待看到他臉上那抹有點嚇人的笑容時,她當即蹙起眉頭,壓低聲音說道:“岳釋,都九點多了你干什麼呢?天天畫個畫搞個藝術,真要把自己搞神經嗎?”
兩個人已經結婚八年,岳釋和沈婉離婚還沒三天,他和許靜葉就扯了結婚證。
往常許靜葉也會這麼和岳釋說話,反正對方又不懂畫這個東西,只能看出好不好看,說了也就說了。
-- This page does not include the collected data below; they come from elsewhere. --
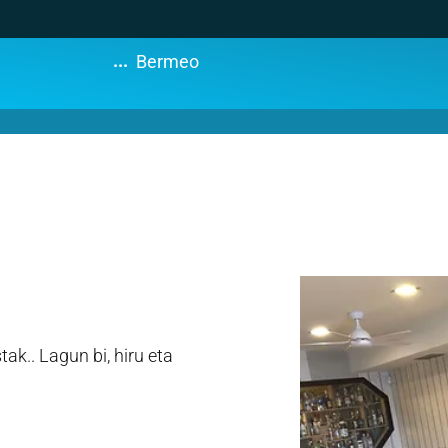
...
Bermeo
k.. Lagun bi, hiru eta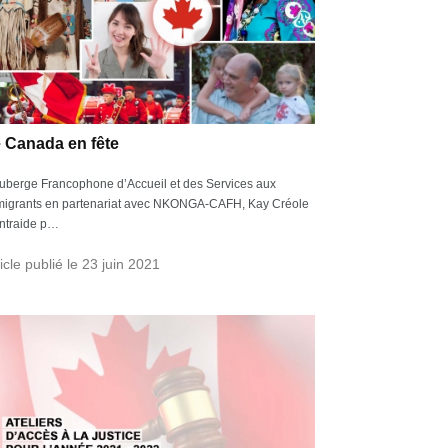
 Canada en fête
uberge Francophone d’Accueil et des Services aux
migrants en partenariat avec NKONGA-CAFH, Kay Créole
ntraide p…
icle publié le 23 juin 2021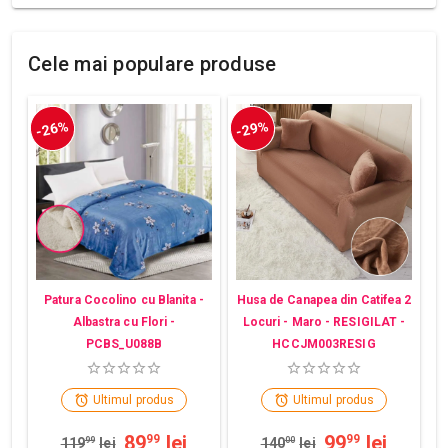
Cele mai populare produse
-26%
-29%
Patura Cocolino cu Blanita -
Husa de Canapea din Catifea 2
Albastra cu Flori -
Locuri - Maro - RESIGILAT -
PCBS_U088B
HCCJM003RESIG
Ultimul produs
Ultimul produs
89
lei
99
lei
99
99
119
99
lei
140
00
lei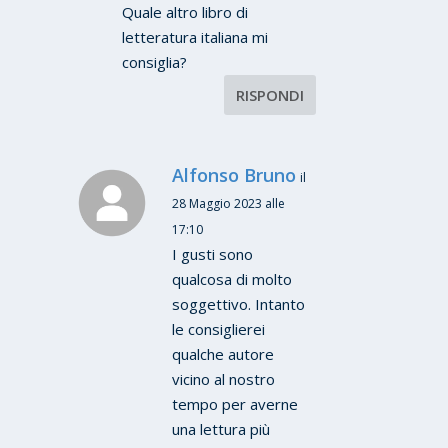
Quale altro libro di
letteratura italiana mi
consiglia?
RISPONDI
Alfonso Bruno
il
28 Maggio 2023 alle
17:10
I gusti sono
qualcosa di molto
soggettivo. Intanto
le consiglierei
qualche autore
vicino al nostro
tempo per averne
una lettura più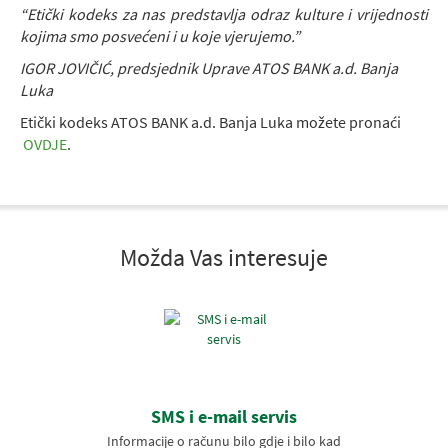
“Etički kodeks za nas predstavlja odraz kulture i vrijednosti
kojima smo posvećeni i u koje vjerujemo.”
IGOR JOVIČIĆ, predsjednik Uprave ATOS BANK a.d. Banja
Luka
Etički kodeks ATOS BANK a.d. Banja Luka možete pronaći
OVDJE
.
Možda Vas interesuje
SMS i e-mail servis
Informacije o računu bilo gdje i bilo kad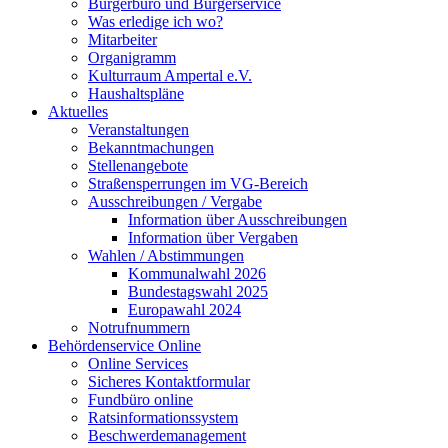
Bürgerbüro und Bürgerservice
Was erledige ich wo?
Mitarbeiter
Organigramm
Kulturraum Ampertal e.V.
Haushaltspläne
Aktuelles
Veranstaltungen
Bekanntmachungen
Stellenangebote
Straßensperrungen im VG-Bereich
Ausschreibungen / Vergabe
Information über Ausschreibungen
Information über Vergaben
Wahlen / Abstimmungen
Kommunalwahl 2026
Bundestagswahl 2025
Europawahl 2024
Notrufnummern
Behördenservice Online
Online Services
Sicheres Kontaktformular
Fundbüro online
Ratsinformationssystem
Beschwerdemanagement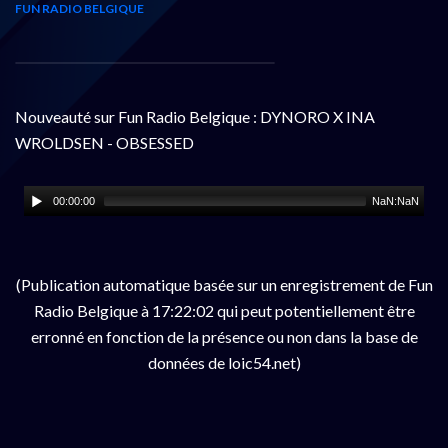
FUN RADIO BELGIQUE
Nouveauté sur Fun Radio Belgique : DYNORO X INA
WROLDSEN - OBSESSED
00:00:00
NaN:NaN
(Publication automatique basée sur un enregistrement de Fun
Radio Belgique à 17:22:02 qui peut potentiellement être
erronné en fonction de la présence ou non dans la base de
données de loic54.net)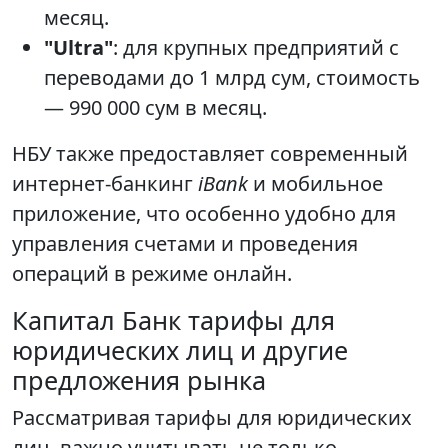
месяц.
"Ultra"
: для крупных предприятий с
переводами до 1 млрд сум, стоимость
— 990 000 сум в месяц.
НБУ также предоставляет современный
интернет-банкинг
iBank
и мобильное
приложение, что особенно удобно для
управления счетами и проведения
операций в режиме онлайн.
Капитал Банк тарифы для
юридических лиц и другие
предложения рынка
Рассматривая тарифы для юридических
лиц, важно учитывать не только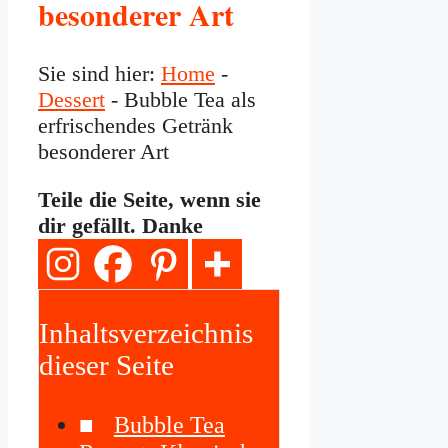
besonderer Art
Sie sind hier:
Home
-
Dessert
-
Bubble Tea als
erfrischendes Getränk
besonderer Art
Teile die Seite, wenn sie
dir gefällt. Danke
Inhaltsverzeichnis
dieser Seite
Bubble Tea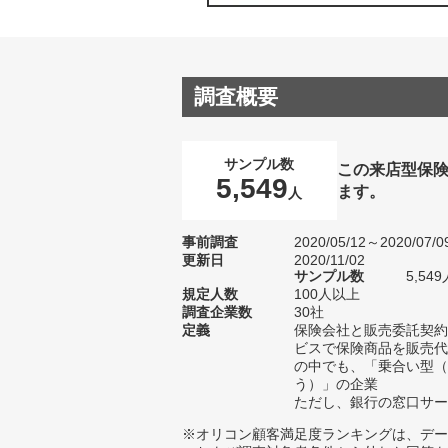
調査概要
サンプル数
この来店型保
5,549
ます。
人
事前調査
2020/05/12～2020/07/0
更新日
2020/11/02
サンプル数
5,5
規定人数
100人以上
調査企業数
30社
定義
保険会社と販売委託契約
ビスで保険商品を販売代
の中でも、「乗合い型（
う）」の企業
ただし、銀行の窓口サー
※オリコン顧客満足度ランキングは、デー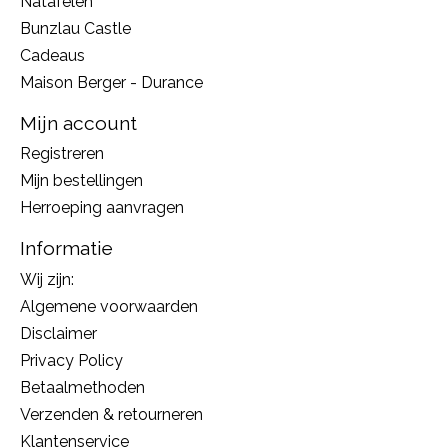
Natafelen
Bunzlau Castle
Cadeaus
Maison Berger - Durance
Mijn account
Registreren
Mijn bestellingen
Herroeping aanvragen
Informatie
Wij zijn:
Algemene voorwaarden
Disclaimer
Privacy Policy
Betaalmethoden
Verzenden & retourneren
Klantenservice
她可沒像沈婉那樣情緒過激到弄壞他的畫作,夸獎的話還時常脫口而出。
是個好女人。
可岳釋剛剛才被林是非諷刺過“上不了臺面的垃圾”,他的情緒此時正是處于敏疑的特殊階段,這種話讓他當場就爆炸了。
他的畫任何人都沒有資格進行評判!
岳釋幾乎有些反常地從椅子上猛地站起來,臉色很冷:“你說什麼?”
“你說話注意點兒!”
結婚的這些年里,岳釋一直都在跟許靜葉說,他和沈婉的婚姻失敗絕對不怪他,只怪沈婉。
他長相好,自小便有在紙上作畫的才華,二十幾歲就在藝術圈子里步入正軌,事業從未經歷過低谷,永遠都在向上走,名氣大到國外。
夸張點說,喜歡他的男人跟女人幾乎能排到天邊。
岳釋快活了半輩子,始終都活在被無數人追捧的高位中,但就是他這樣的男人,沈婉都不知道珍惜。
但也正是被捧習慣了,所以稍微幾句不好聽的話,就讓他覺得深受侮辱。
心氣都不順暢。
不過他為了不再重蹈覆轍失敗的婚姻關系,這些年從未和許靜葉紅過臉,做的就是全心全意愛護家庭的好丈夫。
因此許靜葉竟然被他這樣少見的駭人神色唬住了,只癡傻般地和他對視。
呼吸霎屏久久未能言語。
—
“……你別再看我了。”岳或唇瓣囁嚅地小聲道。
他在已經創作完成的畫作上進行二次創作,根本沒敢側眸往旁邊看,目不斜視地制止:“林是非……你、老是這樣盯著我,我有點畫不下去……”
畫紙上表情懵懂的男生的部分身體,被新的顏料遮蓋,另一個長發的男生頭發半攏,非常貼合地出現在上面,他們兩個四目相對,猶如是在用眼神訴說最為動聽的情話。
非常短的JK制服擦過他的大腿肌理,只堪堪遮住重要風光,線條流暢纖薄的肩頸脊背對著畫外,似是在 yin 誘誰可以立馬掀開他的裙擺。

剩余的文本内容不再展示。